» Task: Reproduce the data in its entirety, exactly as written.

(Beginning of Records shown)

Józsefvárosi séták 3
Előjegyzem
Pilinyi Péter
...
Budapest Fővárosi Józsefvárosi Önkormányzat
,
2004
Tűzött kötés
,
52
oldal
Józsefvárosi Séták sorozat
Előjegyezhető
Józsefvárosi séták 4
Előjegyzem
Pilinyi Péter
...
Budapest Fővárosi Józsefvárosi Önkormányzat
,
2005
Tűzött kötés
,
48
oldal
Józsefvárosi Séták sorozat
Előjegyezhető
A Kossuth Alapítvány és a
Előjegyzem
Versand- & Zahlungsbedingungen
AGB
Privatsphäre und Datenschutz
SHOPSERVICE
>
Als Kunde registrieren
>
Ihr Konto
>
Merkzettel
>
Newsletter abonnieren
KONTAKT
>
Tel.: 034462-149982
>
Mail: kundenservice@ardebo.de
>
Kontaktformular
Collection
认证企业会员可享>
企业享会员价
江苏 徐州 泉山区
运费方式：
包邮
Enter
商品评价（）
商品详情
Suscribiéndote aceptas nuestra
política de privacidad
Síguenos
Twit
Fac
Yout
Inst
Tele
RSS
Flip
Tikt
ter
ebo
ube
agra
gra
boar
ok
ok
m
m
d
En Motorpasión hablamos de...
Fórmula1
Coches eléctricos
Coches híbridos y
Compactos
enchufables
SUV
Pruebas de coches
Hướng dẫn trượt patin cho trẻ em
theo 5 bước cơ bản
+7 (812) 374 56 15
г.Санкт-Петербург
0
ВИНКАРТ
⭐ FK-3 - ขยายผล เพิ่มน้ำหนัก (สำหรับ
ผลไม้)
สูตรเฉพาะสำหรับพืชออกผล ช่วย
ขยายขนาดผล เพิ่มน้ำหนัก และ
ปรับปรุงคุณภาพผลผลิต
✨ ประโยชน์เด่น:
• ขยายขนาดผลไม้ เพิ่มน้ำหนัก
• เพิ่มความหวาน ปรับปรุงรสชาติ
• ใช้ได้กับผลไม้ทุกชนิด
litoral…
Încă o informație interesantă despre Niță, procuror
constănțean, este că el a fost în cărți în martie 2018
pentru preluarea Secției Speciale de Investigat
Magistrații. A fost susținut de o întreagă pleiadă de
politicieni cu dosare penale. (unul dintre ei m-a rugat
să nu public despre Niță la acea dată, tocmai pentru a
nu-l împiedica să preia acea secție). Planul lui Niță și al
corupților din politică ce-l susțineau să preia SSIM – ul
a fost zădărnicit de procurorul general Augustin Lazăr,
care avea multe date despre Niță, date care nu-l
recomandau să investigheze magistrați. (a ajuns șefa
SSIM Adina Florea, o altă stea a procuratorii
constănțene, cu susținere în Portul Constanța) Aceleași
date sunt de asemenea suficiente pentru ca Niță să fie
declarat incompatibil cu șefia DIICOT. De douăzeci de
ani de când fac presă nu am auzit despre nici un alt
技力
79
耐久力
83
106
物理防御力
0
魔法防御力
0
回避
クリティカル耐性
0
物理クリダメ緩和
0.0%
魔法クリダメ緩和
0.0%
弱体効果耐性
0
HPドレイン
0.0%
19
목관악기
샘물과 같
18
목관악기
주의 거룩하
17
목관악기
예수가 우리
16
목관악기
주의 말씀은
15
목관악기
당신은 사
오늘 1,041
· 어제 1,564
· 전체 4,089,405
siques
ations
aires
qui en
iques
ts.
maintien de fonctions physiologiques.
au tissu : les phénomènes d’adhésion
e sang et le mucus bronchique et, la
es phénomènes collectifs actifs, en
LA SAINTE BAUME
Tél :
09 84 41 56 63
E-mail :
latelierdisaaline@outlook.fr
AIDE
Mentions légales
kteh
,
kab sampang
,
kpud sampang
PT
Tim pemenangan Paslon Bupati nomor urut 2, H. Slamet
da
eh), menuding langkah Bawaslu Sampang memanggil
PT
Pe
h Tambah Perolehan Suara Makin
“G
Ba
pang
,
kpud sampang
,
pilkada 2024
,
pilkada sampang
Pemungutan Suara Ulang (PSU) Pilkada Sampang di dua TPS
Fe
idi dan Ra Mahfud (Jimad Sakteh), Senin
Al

(End of Records shown)

» Solution to this task:
Józsefvárosi séták 3
Előjegyzem
Pilinyi Péter
...
Budapest Fővárosi Józsefvárosi Önkormányzat
,
2004
Tűzött kötés
,
52
oldal
Józsefvárosi Séták sorozat
Előjegyezhető
Józsefvárosi séták 4
Előjegyzem
Pilinyi Péter
...
Budapest Fővárosi Józsefvárosi Önkormányzat
,
2005
Tűzött kötés
,
48
oldal
Józsefvárosi Séták sorozat
Előjegyezhető
A Kossuth Alapítvány és a
Előjegyzem
Versand- & Zahlungsbedingungen
AGB
Privatsphäre und Datenschutz
SHOPSERVICE
>
Als Kunde registrieren
>
Ihr Konto
>
Merkzettel
>
Newsletter abonnieren
KONTAKT
>
Tel.: 034462-149982
>
Mail: kundenservice@ardebo.de
>
Kontaktformular
Collection
认证企业会员可享>
企业享会员价
江苏 徐州 泉山区
运费方式：
包邮
Enter
商品评价（）
商品详情
Suscribiéndote aceptas nuestra
política de privacidad
Síguenos
Twit
Fac
Yout
Inst
Tele
RSS
Flip
Tikt
ter
ebo
ube
agra
gra
boar
ok
ok
m
m
d
En Motorpasión hablamos de...
Fórmula1
Coches eléctricos
Coches híbridos y
Compactos
enchufables
SUV
Pruebas de coches
Hướng dẫn trượt patin cho trẻ em
theo 5 bước cơ bản
+7 (812) 374 56 15
г.Санкт-Петербург
0
ВИНКАРТ
⭐ FK-3 - ขยายผล เพิ่มน้ำหนัก (สำหรับ
ผลไม้)
สูตรเฉพาะสำหรับพืชออกผล ช่วย
ขยายขนาดผล เพิ่มน้ำหนัก และ
ปรับปรุงคุณภาพผลผลิต
✨ ประโยชน์เด่น:
• ขยายขนาดผลไม้ เพิ่มน้ำหนัก
• เพิ่มความหวาน ปรับปรุงรสชาติ
• ใช้ได้กับผลไม้ทุกชนิด
litoral…
Încă o informație interesantă despre Niță, procuror
constănțean, este că el a fost în cărți în martie 2018
pentru preluarea Secției Speciale de Investigat
Magistrații. A fost susținut de o întreagă pleiadă de
politicieni cu dosare penale. (unul dintre ei m-a rugat
să nu public despre Niță la acea dată, tocmai pentru a
nu-l împiedica să preia acea secție). Planul lui Niță și al
corupților din politică ce-l susțineau să preia SSIM – ul
a fost zădărnicit de procurorul general Augustin Lazăr,
care avea multe date despre Niță, date care nu-l
recomandau să investigheze magistrați. (a ajuns șefa
SSIM Adina Florea, o altă stea a procuratorii
constănțene, cu susținere în Portul Constanța) Aceleași
date sunt de asemenea suficiente pentru ca Niță să fie
declarat incompatibil cu șefia DIICOT. De douăzeci de
ani de când fac presă nu am auzit despre nici un alt
技力
79
耐久力
83
106
物理防御力
0
魔法防御力
0
回避
クリティカル耐性
0
物理クリダメ緩和
0.0%
魔法クリダメ緩和
0.0%
弱体効果耐性
0
HPドレイン
0.0%
19
목관악기
샘물과 같
18
목관악기
주의 거룩하
17
목관악기
예수가 우리
16
목관악기
주의 말씀은
15
목관악기
당신은 사
오늘 1,041
· 어제 1,564
· 전체 4,089,405
siques
ations
aires
qui en
iques
ts.
maintien de fonctions physiologiques.
au tissu : les phénomènes d’adhésion
e sang et le mucus bronchique et, la
es phénomènes collectifs actifs, en
LA SAINTE BAUME
Tél :
09 84 41 56 63
E-mail :
latelierdisaaline@outlook.fr
AIDE
Mentions légales
kteh
,
kab sampang
,
kpud sampang
PT
Tim pemenangan Paslon Bupati nomor urut 2, H. Slamet
da
eh), menuding langkah Bawaslu Sampang memanggil
PT
Pe
h Tambah Perolehan Suara Makin
“G
Ba
pang
,
kpud sampang
,
pilkada 2024
,
pilkada sampang
Pemungutan Suara Ulang (PSU) Pilkada Sampang di dua TPS
Fe
idi dan Ra Mahfud (Jimad Sakteh), Senin
Al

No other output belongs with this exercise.